I'm utterly and completely exhausted after a completely mad three days, especially Friday night when I managed three different social events, hurtling across London from one to another! I may actually have to go back to bed having waved off the last of the weekend guests but I thought I'd just stop by and wave to everyone and offer up alcohol soaking up bacon buttys, not to mention a very nice Betty's stem ginger cake they left as a thank you
Loma I was diagnosed in ancient times, August 2001, and given some really unacceptable statistics about my chances, but there is light at the end of the tunnel, and the Tamoxifen. I totally understand about keeping it private to cope, I hid away whilst coming to terms with it, because I didn't feel I could hold it together if I was with someone who cared. I remember one day venturing out the door to get something and bumping into one of my closest friends and becoming a blubbering mess which I hated. However as others have said it is the uncertainty that is worst, once you know what you are facing you can get on with accepting it and doing whatever you have to do.
My oldest daughter was an old for her age 9 and already a Scientist in the making so we were totally open about my dx and discussed it all in detail.

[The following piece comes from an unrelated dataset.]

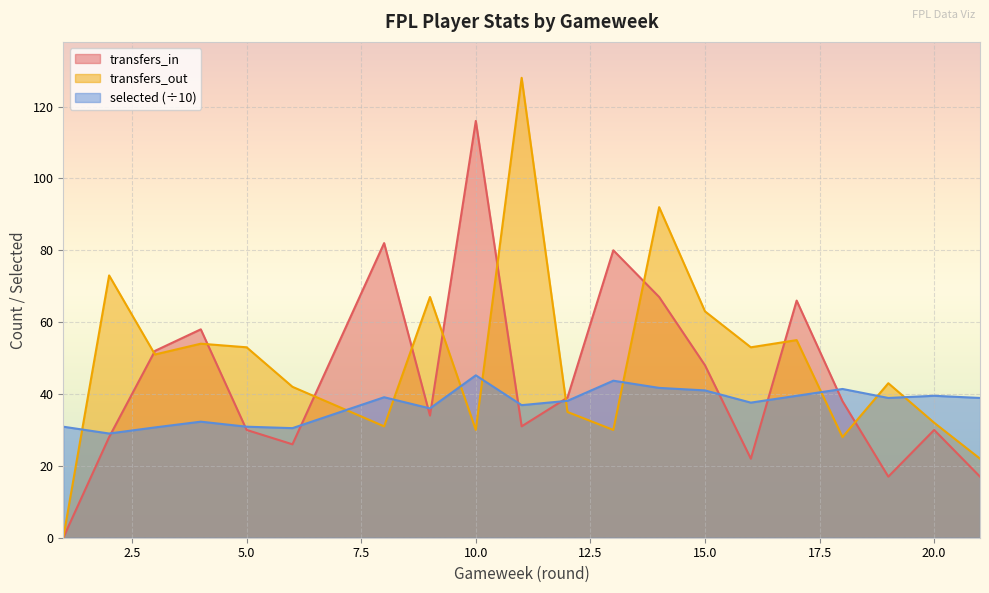

What is the spread (max minus min) of values at 15.0?

22.0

We also had the baggage that my closest friend had recently died of Bowel Cancer, after a short and brutal illness, her DCs had practically lived with us throughout so we felt it was vital that we gave her the facts to make sure she was very clear that this was different. Indeed her husband came and took my DDs out with his DCs to make sure they all understood that. She now says she is really grateful that we were so open about it because it gave her something rational to focus on rather than allowing irrational fears to build. She still has issues with it though, from the point of view that she learned so young that she couldn't have total confidence that her parents were always going to be there.

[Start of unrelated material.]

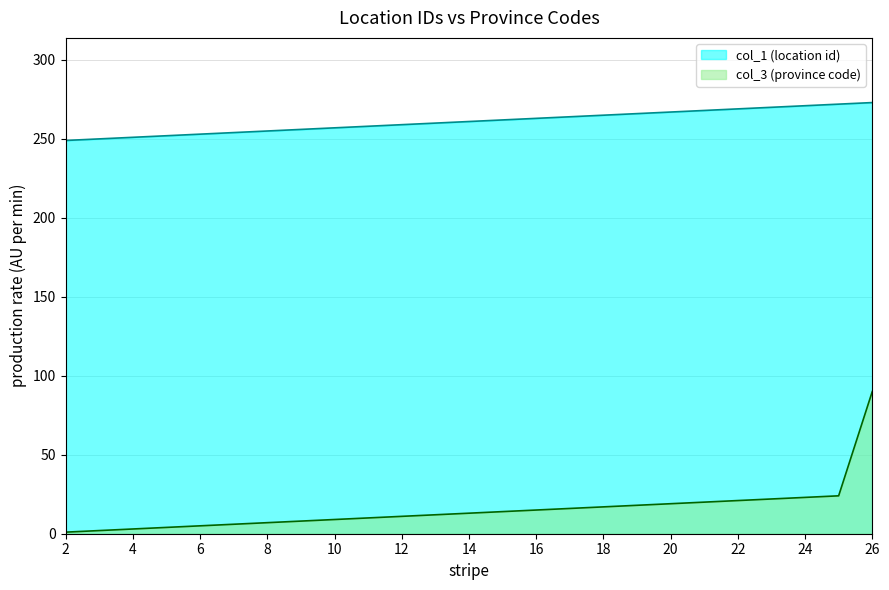

The value of col_1 at 15 is 69. True or false?

False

Birdland The mastectomy in physical terms is really no big deal, in fact an American friends actually had it as day surgery. There's no muscle damaged so it is more that it stings than is actually painful. I had pethidine immediately after but when they offered me some the next day I really didn't feel I needed it (why on earth did I refuse FREE legal drugs??) . I had had a lumpectomy three days earlier as well but it still didn't take long to recover. The worst thing for me was the drains but they go after three days. The main thing is not to stubbornly go driving your DCs around straight after as you end up having to have more drains and freezing up your shoulder....
gigs the ironman contact sounds interesting, go for it. Exercise was really important to me during my recovery, My friends and I had had a vision whilst we were going through chemo, that we would one day stand on top of a mountain together feeling healthy and fit again, and we did, and still have an annual hiking weekend.